--- Objective ---
Copy the entries below, starting at the first entry and ending at the line containing "Dot at: (244, 277)". Swap every "dist" for "distance" and leave everything else unchanged.
-- Begin Input material --
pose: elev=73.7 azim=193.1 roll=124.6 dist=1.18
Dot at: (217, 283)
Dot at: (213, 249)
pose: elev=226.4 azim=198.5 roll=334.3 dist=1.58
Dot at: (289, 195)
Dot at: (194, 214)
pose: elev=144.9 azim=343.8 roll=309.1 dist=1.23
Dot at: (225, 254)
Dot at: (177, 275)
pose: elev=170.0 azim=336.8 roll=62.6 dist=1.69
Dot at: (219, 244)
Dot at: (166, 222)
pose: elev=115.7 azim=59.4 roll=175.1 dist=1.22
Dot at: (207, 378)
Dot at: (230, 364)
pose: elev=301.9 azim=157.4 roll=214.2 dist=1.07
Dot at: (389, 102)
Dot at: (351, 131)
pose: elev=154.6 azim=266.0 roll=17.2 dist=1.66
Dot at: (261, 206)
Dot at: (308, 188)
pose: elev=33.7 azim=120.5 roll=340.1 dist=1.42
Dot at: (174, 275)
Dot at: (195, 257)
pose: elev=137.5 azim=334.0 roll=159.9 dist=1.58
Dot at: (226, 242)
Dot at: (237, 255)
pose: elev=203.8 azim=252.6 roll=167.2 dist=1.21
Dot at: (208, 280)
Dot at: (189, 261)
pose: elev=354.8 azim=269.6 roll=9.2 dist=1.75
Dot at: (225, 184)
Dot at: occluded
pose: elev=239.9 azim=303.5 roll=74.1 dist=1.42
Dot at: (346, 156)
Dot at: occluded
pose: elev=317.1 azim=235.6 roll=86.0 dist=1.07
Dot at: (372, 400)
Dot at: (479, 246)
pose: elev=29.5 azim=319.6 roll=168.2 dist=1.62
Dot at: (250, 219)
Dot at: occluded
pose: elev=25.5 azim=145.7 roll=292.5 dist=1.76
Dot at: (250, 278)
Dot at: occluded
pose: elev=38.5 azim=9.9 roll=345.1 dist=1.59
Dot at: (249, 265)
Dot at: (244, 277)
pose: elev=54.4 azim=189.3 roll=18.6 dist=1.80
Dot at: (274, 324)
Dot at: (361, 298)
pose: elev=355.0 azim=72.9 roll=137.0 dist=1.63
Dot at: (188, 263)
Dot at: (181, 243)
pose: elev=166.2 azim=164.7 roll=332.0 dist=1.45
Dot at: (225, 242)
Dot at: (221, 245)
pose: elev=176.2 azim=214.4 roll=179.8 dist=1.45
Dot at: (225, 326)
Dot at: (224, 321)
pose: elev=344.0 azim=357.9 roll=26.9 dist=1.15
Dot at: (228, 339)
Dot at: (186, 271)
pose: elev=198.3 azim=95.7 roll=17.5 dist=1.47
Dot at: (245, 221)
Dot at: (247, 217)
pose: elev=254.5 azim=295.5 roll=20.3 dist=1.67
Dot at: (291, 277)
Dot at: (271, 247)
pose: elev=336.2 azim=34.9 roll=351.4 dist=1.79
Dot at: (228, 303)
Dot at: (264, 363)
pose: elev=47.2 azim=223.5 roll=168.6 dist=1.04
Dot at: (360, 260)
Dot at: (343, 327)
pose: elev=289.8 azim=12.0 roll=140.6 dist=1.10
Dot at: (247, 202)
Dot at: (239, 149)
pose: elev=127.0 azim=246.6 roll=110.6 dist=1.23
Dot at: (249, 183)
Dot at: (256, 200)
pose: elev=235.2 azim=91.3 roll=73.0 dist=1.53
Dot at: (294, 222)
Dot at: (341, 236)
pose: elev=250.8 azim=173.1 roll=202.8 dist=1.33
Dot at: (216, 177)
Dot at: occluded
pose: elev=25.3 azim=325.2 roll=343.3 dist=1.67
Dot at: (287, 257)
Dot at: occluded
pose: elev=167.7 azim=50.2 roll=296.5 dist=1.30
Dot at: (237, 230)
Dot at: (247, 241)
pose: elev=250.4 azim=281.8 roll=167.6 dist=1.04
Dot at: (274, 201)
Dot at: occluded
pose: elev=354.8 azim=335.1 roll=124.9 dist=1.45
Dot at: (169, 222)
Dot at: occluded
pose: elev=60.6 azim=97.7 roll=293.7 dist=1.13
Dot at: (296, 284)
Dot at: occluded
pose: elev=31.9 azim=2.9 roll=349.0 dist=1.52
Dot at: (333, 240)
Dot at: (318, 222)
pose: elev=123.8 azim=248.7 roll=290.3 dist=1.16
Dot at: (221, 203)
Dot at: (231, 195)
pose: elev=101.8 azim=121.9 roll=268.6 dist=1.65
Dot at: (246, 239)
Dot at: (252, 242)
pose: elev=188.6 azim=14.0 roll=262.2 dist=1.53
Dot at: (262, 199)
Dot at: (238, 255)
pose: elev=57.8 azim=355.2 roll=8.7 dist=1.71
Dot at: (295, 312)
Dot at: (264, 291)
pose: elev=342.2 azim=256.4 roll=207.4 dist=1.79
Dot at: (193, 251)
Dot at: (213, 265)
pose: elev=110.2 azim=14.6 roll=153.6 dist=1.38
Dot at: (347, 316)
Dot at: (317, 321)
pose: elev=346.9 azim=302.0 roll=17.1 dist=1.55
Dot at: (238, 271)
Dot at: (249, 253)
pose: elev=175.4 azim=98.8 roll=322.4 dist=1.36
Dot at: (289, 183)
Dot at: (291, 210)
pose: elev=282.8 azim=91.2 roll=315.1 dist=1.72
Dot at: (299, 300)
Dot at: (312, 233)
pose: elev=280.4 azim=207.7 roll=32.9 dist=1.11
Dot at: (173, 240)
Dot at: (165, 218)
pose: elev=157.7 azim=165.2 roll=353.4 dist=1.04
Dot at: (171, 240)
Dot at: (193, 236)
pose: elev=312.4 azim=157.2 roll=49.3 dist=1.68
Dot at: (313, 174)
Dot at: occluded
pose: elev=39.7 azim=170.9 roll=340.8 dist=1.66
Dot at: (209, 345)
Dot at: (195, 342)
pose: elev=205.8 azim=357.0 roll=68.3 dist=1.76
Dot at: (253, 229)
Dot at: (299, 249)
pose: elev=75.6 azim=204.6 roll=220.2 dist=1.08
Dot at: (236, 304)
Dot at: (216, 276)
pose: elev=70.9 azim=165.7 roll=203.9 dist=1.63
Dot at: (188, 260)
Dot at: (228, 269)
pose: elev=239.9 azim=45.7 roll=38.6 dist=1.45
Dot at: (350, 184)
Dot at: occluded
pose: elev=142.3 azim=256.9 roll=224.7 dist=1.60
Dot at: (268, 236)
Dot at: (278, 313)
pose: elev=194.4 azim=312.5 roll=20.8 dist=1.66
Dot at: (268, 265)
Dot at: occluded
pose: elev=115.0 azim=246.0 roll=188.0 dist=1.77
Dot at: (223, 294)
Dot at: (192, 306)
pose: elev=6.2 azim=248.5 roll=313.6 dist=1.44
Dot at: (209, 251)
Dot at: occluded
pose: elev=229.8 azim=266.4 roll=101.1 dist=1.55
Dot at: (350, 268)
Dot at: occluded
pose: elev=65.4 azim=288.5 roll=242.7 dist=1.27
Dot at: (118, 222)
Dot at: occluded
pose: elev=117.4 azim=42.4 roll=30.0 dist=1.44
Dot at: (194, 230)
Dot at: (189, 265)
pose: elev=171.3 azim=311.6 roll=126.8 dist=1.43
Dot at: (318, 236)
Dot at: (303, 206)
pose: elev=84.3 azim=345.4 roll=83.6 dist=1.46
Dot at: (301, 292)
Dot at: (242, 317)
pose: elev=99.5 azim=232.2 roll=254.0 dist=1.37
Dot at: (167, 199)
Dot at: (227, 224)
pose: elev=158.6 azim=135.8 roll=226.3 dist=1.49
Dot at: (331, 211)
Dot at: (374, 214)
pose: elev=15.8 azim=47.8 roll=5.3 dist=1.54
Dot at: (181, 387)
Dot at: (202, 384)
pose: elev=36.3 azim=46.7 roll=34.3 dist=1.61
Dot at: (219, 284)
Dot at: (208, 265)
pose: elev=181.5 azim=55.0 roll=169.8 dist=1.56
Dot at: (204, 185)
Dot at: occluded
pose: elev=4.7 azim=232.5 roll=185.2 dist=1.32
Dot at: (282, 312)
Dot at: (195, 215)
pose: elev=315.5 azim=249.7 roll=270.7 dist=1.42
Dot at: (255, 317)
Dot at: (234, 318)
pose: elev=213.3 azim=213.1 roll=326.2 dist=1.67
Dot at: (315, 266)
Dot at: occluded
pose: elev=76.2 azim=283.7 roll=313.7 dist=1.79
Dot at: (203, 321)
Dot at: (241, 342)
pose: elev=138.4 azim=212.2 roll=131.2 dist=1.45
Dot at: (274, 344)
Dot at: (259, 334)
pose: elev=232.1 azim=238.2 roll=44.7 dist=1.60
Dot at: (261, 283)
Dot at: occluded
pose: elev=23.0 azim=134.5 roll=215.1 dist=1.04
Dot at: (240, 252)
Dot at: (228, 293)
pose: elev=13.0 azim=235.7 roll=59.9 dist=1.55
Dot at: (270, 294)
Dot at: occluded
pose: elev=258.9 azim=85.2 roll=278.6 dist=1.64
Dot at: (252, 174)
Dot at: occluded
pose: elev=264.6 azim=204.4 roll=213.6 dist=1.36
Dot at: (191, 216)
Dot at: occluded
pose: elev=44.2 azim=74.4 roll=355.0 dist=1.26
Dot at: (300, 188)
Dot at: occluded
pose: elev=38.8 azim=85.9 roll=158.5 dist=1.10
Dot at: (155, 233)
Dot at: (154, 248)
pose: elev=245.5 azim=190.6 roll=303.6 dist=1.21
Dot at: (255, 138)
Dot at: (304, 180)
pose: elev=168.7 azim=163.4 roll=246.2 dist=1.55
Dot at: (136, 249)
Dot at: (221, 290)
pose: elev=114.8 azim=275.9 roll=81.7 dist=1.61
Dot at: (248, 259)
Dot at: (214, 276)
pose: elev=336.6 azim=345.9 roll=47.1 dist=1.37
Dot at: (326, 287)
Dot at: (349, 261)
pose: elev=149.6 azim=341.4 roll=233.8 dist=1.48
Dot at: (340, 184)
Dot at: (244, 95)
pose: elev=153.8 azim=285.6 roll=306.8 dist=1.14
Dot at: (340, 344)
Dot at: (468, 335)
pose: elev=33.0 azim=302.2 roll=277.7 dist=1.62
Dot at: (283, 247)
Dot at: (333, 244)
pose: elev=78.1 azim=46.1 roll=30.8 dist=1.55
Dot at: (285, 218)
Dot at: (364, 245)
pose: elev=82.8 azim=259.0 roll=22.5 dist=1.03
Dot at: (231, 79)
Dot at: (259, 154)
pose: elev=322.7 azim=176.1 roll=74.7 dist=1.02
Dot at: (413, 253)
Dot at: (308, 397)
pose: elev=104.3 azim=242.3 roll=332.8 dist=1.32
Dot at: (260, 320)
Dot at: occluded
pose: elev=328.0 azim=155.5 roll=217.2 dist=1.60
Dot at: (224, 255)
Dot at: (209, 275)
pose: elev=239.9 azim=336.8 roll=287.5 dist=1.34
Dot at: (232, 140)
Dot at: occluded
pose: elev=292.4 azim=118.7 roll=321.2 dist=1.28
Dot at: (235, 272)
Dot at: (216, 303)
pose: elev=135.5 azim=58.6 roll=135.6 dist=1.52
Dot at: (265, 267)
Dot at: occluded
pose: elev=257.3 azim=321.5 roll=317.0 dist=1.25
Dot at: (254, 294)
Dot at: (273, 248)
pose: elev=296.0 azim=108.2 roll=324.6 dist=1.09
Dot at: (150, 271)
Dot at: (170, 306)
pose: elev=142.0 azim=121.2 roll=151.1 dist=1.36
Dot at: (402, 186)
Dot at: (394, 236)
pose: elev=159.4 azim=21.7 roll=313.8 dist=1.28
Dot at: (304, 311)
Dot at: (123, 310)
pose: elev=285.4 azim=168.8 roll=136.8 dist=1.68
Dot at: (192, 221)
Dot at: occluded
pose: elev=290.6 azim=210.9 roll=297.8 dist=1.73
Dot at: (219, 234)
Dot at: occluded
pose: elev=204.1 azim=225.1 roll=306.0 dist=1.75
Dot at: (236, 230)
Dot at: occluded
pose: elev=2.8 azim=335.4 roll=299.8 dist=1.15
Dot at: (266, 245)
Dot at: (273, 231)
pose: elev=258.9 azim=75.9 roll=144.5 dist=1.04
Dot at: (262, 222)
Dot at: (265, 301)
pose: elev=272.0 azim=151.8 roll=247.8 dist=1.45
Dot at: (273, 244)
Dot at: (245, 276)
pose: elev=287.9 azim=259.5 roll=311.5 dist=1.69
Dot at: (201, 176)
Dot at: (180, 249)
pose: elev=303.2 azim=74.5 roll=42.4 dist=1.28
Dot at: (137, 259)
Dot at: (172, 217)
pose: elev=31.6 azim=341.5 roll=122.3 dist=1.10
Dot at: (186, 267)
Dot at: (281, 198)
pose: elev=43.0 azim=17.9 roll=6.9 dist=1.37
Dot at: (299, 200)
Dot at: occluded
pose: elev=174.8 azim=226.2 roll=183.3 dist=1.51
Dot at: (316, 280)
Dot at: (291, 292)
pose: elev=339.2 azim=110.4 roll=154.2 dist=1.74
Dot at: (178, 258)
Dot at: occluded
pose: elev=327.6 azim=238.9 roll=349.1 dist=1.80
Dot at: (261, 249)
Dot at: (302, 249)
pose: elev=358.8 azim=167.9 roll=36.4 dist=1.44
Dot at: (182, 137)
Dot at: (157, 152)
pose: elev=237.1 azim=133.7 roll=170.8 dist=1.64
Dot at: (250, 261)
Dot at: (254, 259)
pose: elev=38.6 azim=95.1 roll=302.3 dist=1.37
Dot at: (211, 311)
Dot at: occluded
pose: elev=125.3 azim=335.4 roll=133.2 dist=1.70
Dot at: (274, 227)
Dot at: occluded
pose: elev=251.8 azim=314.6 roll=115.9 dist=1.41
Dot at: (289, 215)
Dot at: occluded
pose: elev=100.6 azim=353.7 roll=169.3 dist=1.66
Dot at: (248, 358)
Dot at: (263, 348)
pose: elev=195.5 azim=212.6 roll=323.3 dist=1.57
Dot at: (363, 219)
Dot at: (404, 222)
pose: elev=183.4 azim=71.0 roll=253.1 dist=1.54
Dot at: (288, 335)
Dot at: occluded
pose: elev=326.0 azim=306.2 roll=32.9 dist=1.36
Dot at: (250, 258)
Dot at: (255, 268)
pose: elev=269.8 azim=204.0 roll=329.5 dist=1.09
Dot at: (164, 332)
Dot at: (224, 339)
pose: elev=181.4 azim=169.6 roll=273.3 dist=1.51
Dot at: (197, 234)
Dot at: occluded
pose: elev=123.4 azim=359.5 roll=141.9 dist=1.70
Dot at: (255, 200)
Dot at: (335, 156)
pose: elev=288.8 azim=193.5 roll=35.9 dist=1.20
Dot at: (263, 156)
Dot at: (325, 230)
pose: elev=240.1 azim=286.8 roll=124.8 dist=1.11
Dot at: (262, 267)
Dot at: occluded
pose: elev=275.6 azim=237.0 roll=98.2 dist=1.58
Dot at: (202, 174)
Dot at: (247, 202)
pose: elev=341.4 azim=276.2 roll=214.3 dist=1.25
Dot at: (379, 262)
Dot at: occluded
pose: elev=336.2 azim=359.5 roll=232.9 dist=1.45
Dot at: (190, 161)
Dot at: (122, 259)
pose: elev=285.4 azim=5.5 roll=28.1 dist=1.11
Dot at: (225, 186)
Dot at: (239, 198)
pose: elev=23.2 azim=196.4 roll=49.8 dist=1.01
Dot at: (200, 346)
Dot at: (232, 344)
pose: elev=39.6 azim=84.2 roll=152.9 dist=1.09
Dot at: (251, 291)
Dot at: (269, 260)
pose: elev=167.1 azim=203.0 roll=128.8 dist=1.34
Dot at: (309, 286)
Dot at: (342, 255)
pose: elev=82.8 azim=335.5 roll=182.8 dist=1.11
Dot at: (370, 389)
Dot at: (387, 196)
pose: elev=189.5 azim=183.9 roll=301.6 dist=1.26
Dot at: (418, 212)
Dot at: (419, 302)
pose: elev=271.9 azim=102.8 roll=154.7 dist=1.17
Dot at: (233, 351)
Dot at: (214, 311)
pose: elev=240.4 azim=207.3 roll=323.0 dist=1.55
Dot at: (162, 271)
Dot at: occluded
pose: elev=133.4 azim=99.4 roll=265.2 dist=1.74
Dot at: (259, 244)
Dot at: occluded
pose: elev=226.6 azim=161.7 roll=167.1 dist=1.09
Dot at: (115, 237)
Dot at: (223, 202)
-- End Input material --
--- Finished answer ---
pose: elev=73.7 azim=193.1 roll=124.6 distance=1.18
Dot at: (217, 283)
Dot at: (213, 249)
pose: elev=226.4 azim=198.5 roll=334.3 distance=1.58
Dot at: (289, 195)
Dot at: (194, 214)
pose: elev=144.9 azim=343.8 roll=309.1 distance=1.23
Dot at: (225, 254)
Dot at: (177, 275)
pose: elev=170.0 azim=336.8 roll=62.6 distance=1.69
Dot at: (219, 244)
Dot at: (166, 222)
pose: elev=115.7 azim=59.4 roll=175.1 distance=1.22
Dot at: (207, 378)
Dot at: (230, 364)
pose: elev=301.9 azim=157.4 roll=214.2 distance=1.07
Dot at: (389, 102)
Dot at: (351, 131)
pose: elev=154.6 azim=266.0 roll=17.2 distance=1.66
Dot at: (261, 206)
Dot at: (308, 188)
pose: elev=33.7 azim=120.5 roll=340.1 distance=1.42
Dot at: (174, 275)
Dot at: (195, 257)
pose: elev=137.5 azim=334.0 roll=159.9 distance=1.58
Dot at: (226, 242)
Dot at: (237, 255)
pose: elev=203.8 azim=252.6 roll=167.2 distance=1.21
Dot at: (208, 280)
Dot at: (189, 261)
pose: elev=354.8 azim=269.6 roll=9.2 distance=1.75
Dot at: (225, 184)
Dot at: occluded
pose: elev=239.9 azim=303.5 roll=74.1 distance=1.42
Dot at: (346, 156)
Dot at: occluded
pose: elev=317.1 azim=235.6 roll=86.0 distance=1.07
Dot at: (372, 400)
Dot at: (479, 246)
pose: elev=29.5 azim=319.6 roll=168.2 distance=1.62
Dot at: (250, 219)
Dot at: occluded
pose: elev=25.5 azim=145.7 roll=292.5 distance=1.76
Dot at: (250, 278)
Dot at: occluded
pose: elev=38.5 azim=9.9 roll=345.1 distance=1.59
Dot at: (249, 265)
Dot at: (244, 277)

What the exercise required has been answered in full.